Work instructions »
Only a number is wanted here: the count of lines in the entries below that include the word "sich".

-*-*-

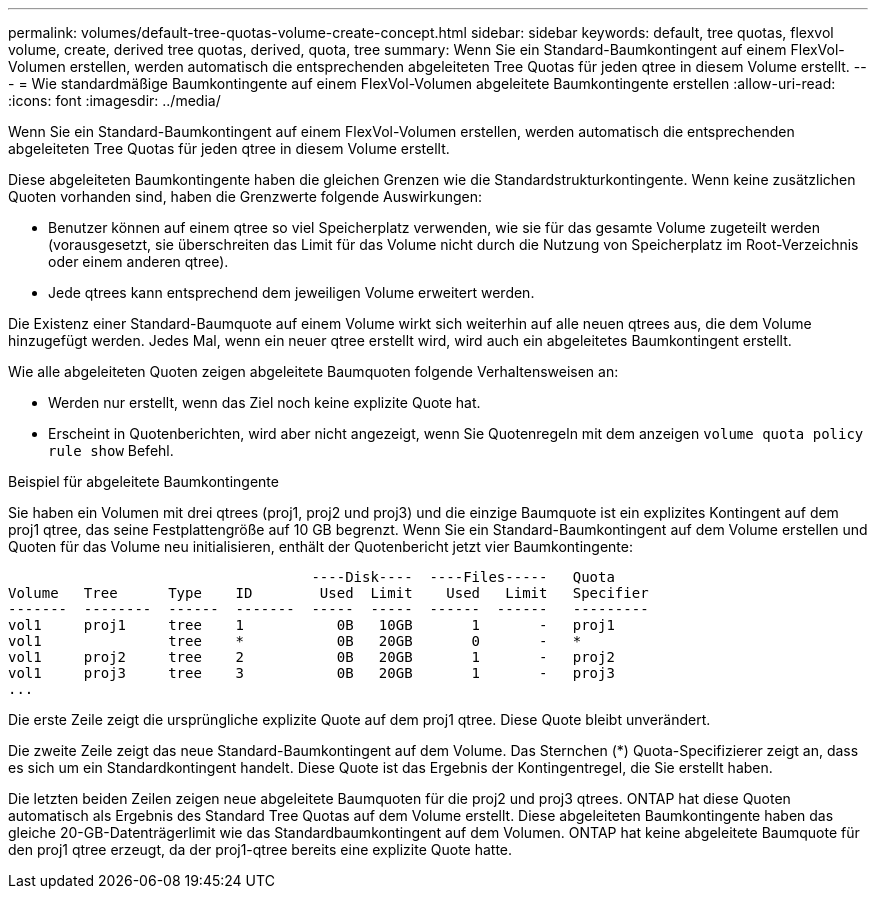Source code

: ---
permalink: volumes/default-tree-quotas-volume-create-concept.html 
sidebar: sidebar 
keywords: default, tree quotas, flexvol volume, create, derived tree quotas, derived, quota, tree 
summary: Wenn Sie ein Standard-Baumkontingent auf einem FlexVol-Volumen erstellen, werden automatisch die entsprechenden abgeleiteten Tree Quotas für jeden qtree in diesem Volume erstellt. 
---
= Wie standardmäßige Baumkontingente auf einem FlexVol-Volumen abgeleitete Baumkontingente erstellen
:allow-uri-read: 
:icons: font
:imagesdir: ../media/


[role="lead"]
Wenn Sie ein Standard-Baumkontingent auf einem FlexVol-Volumen erstellen, werden automatisch die entsprechenden abgeleiteten Tree Quotas für jeden qtree in diesem Volume erstellt.

Diese abgeleiteten Baumkontingente haben die gleichen Grenzen wie die Standardstrukturkontingente. Wenn keine zusätzlichen Quoten vorhanden sind, haben die Grenzwerte folgende Auswirkungen:

* Benutzer können auf einem qtree so viel Speicherplatz verwenden, wie sie für das gesamte Volume zugeteilt werden (vorausgesetzt, sie überschreiten das Limit für das Volume nicht durch die Nutzung von Speicherplatz im Root-Verzeichnis oder einem anderen qtree).
* Jede qtrees kann entsprechend dem jeweiligen Volume erweitert werden.


Die Existenz einer Standard-Baumquote auf einem Volume wirkt sich weiterhin auf alle neuen qtrees aus, die dem Volume hinzugefügt werden. Jedes Mal, wenn ein neuer qtree erstellt wird, wird auch ein abgeleitetes Baumkontingent erstellt.

Wie alle abgeleiteten Quoten zeigen abgeleitete Baumquoten folgende Verhaltensweisen an:

* Werden nur erstellt, wenn das Ziel noch keine explizite Quote hat.
* Erscheint in Quotenberichten, wird aber nicht angezeigt, wenn Sie Quotenregeln mit dem anzeigen `volume quota policy rule show` Befehl.


.Beispiel für abgeleitete Baumkontingente
Sie haben ein Volumen mit drei qtrees (proj1, proj2 und proj3) und die einzige Baumquote ist ein explizites Kontingent auf dem proj1 qtree, das seine Festplattengröße auf 10 GB begrenzt. Wenn Sie ein Standard-Baumkontingent auf dem Volume erstellen und Quoten für das Volume neu initialisieren, enthält der Quotenbericht jetzt vier Baumkontingente:

[listing]
----
                                    ----Disk----  ----Files-----   Quota
Volume   Tree      Type    ID        Used  Limit    Used   Limit   Specifier
-------  --------  ------  -------  -----  -----  ------  ------   ---------
vol1     proj1     tree    1           0B   10GB       1       -   proj1
vol1               tree    *           0B   20GB       0       -   *
vol1     proj2     tree    2           0B   20GB       1       -   proj2
vol1     proj3     tree    3           0B   20GB       1       -   proj3
...
----
Die erste Zeile zeigt die ursprüngliche explizite Quote auf dem proj1 qtree. Diese Quote bleibt unverändert.

Die zweite Zeile zeigt das neue Standard-Baumkontingent auf dem Volume. Das Sternchen (*) Quota-Specifizierer zeigt an, dass es sich um ein Standardkontingent handelt. Diese Quote ist das Ergebnis der Kontingentregel, die Sie erstellt haben.

Die letzten beiden Zeilen zeigen neue abgeleitete Baumquoten für die proj2 und proj3 qtrees. ONTAP hat diese Quoten automatisch als Ergebnis des Standard Tree Quotas auf dem Volume erstellt. Diese abgeleiteten Baumkontingente haben das gleiche 20-GB-Datenträgerlimit wie das Standardbaumkontingent auf dem Volumen. ONTAP hat keine abgeleitete Baumquote für den proj1 qtree erzeugt, da der proj1-qtree bereits eine explizite Quote hatte.
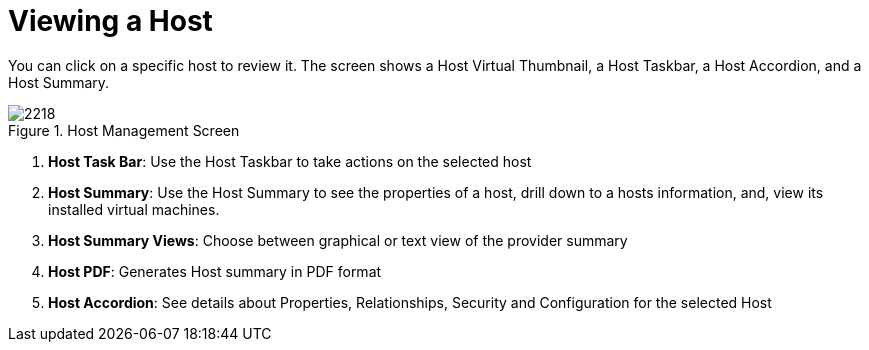 [[_reviewing_a_host]]
= Viewing a Host

You can click on a specific host to review it.
The screen shows a Host Virtual Thumbnail, a Host Taskbar, a Host Accordion, and a Host Summary. 

.Host Management Screen
image::images/2218.png[]

. *Host Task Bar*: Use the Host Taskbar to take actions on the selected host 
. *Host Summary*: Use the Host Summary to see the properties of a host, drill down to a hosts information, and, view its installed virtual machines. 
. *Host Summary Views*: Choose between graphical or text view of the provider summary 
. *Host PDF*: Generates Host summary in PDF format 
. *Host Accordion*: See details about Properties, Relationships, Security and Configuration for the selected Host 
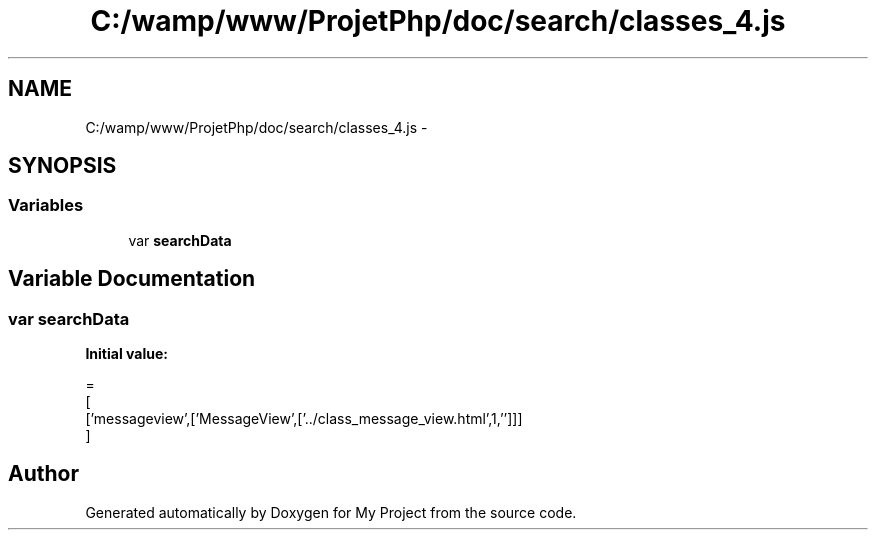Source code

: .TH "C:/wamp/www/ProjetPhp/doc/search/classes_4.js" 3 "Sun May 8 2016" "My Project" \" -*- nroff -*-
.ad l
.nh
.SH NAME
C:/wamp/www/ProjetPhp/doc/search/classes_4.js \- 
.SH SYNOPSIS
.br
.PP
.SS "Variables"

.in +1c
.ti -1c
.RI "var \fBsearchData\fP"
.br
.in -1c
.SH "Variable Documentation"
.PP 
.SS "var searchData"
\fBInitial value:\fP
.PP
.nf
=
[
  ['messageview',['MessageView',['\&.\&./class_message_view\&.html',1,'']]]
]
.fi
.SH "Author"
.PP 
Generated automatically by Doxygen for My Project from the source code\&.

-*-*-

Answer to this exercise »
2